The first article on problem-solving courts is "Problem-Solving Courts: Models and Trends," by Pamela M. casey and David B. Rottman. The authors provide an important synthesis of our knowledge about these courts. They explore a number of models of problem-solving courts (community, domestic violence, drug, and mental health courts) and identify a number of trends in this important institutional development. It is followed by "Applying Problem-Solving Principles in Mainstream Courts: Lessons for State Courts," by Donald J. Parole, Jr. and coauthors Nora Puffett, Michael Rempel, and Francine Bryne, a study based on focus groups of California and New York judges who had experience in problem-solving courts. Reported are themes that appear in what the judges say about applying lessons from problem-solving courts to the work of "mainstream" or "conventional" courts, ones not established with a specific problem-solving orientation. Then, Greg Berman and Aubrey Fox, in "Justice in Red Hook," provide the story of a particular innovative problem-solving court by telling us about the Red Hook Community Justice Center and how it relates to the community of which it is part.
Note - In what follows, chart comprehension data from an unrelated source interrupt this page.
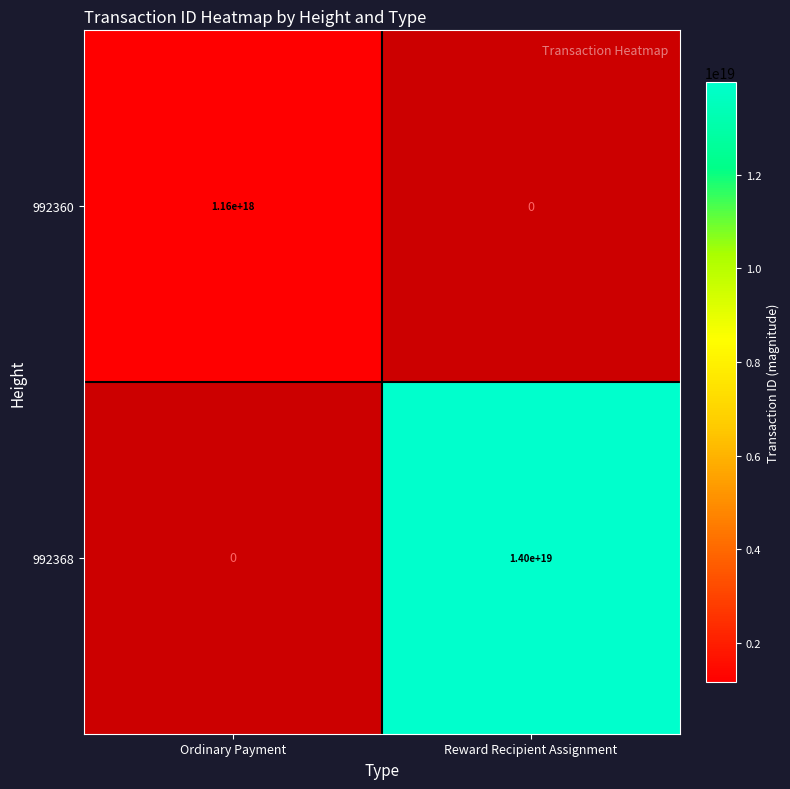

Is it true that 992360 equals 1160000000000000000 at Ordinary Payment?

True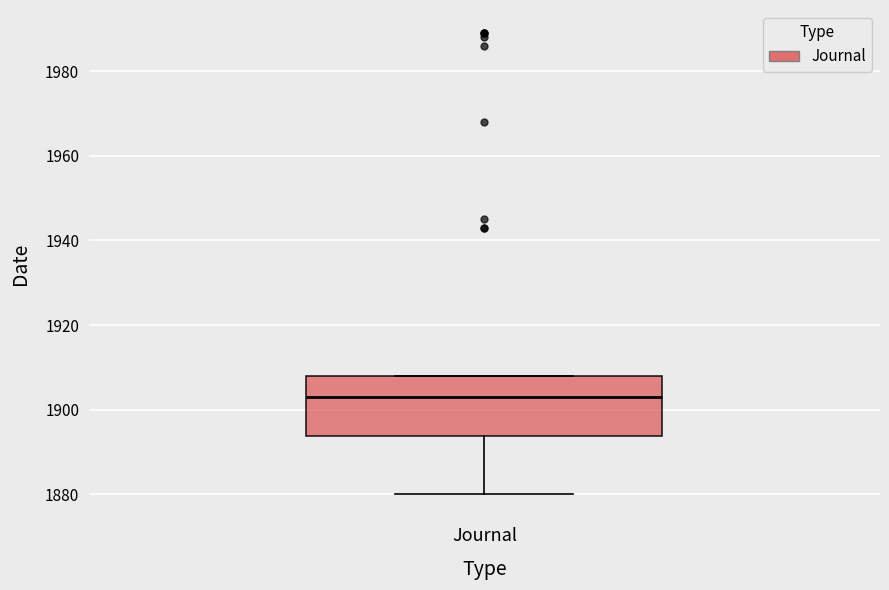

Read this box plot against the y-axis: the position of the median line, the range covered by the box, and the ends of both whiskers. The values are not printed on the chart, so give them approximately, as read against the axis.

median 1904, box 1894 to 1908, whiskers 1880 to 1908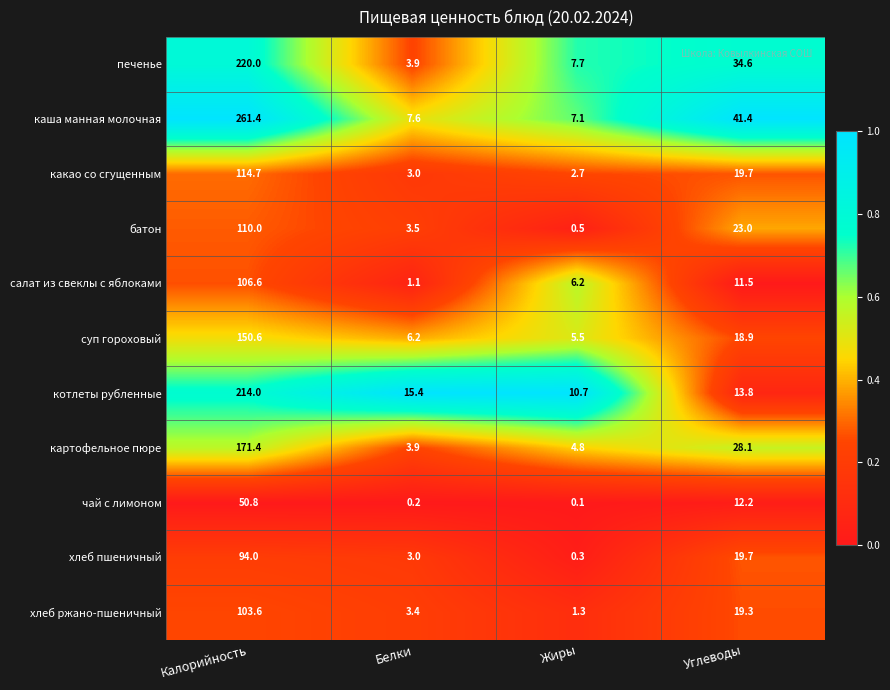

Read the суп гороховый value at Калорийность.

150.6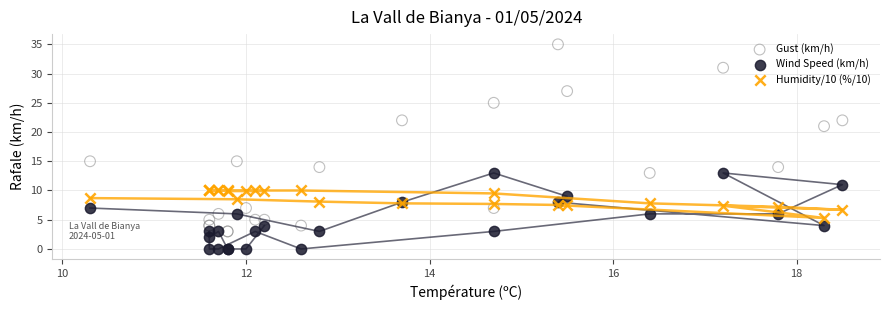

What are all the series names shown in the legend?

Gust (km/h), Wind Speed (km/h), Humidity/10 (%/10)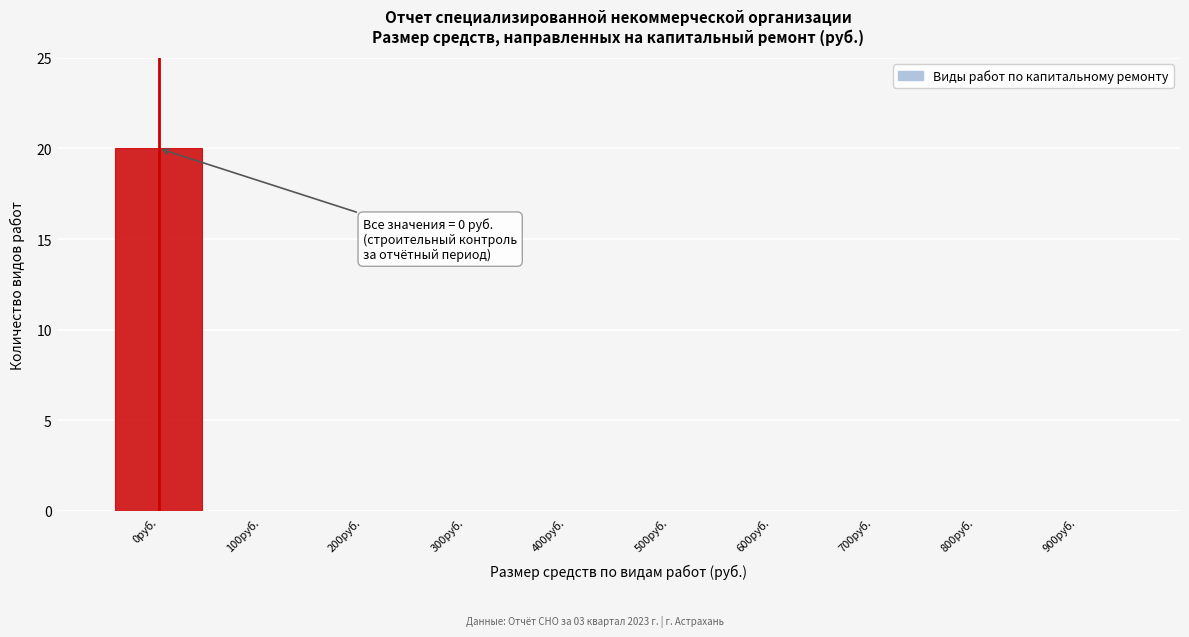

Reading right to left, extract all data points from this chart.

900руб.=0	800руб.=0	700руб.=0	600руб.=0	500руб.=0	400руб.=0	300руб.=0	200руб.=0	100руб.=0	0руб.=20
This issue's "From the Benches and Trenches" centerpiece is a set of three articles, each describing a state intermediate appellate court. Associate Editor Luke Bierman, who himself served as a clerk for state intermediate appellate judges and then was chief attorney for a state intermediate appellate court, introduces the articles with a discussion of how little we know about these courts. Then three judges each discuss the operation of the court on which he sits. President Judge Emeritus Stephen J. McEwen, Jr., of the Superior Court of Pennsylvania, discusses that state's intermediate appellate courts. In so doing, he begins by providing some national information about state appellate court organization, which helps provide some further context for the three articles. Next, Judge Rick Haselton examines the Oregon Court of Appeals, and, finally, Judge Jefferson Lankford of the Arizona Court of Appeals discusses that court.
The issue concludes with two continuing segments, Legal Notes and Reviews. The topic Todd Lochner addresses in this issue's Legal Note is application of the Americans with Disabilities Act (ADA) to access to the courtroom, on which the U.S. Supreme Court has spoken. We present one book review and brief summaries of several articles. Related to the several articles on problem-solving courts are both the book review-of a major book on therapeutic jurisprudence-and a note about a short text on restorative justice; another "noted" article, on judges dealing with custody cases, ties into Williams's article on lawyers' views of joint custody. We also include a summary, prepared by new Review Editor Jolly Emrey, of a Federal Judicial Center study of the use of special masters.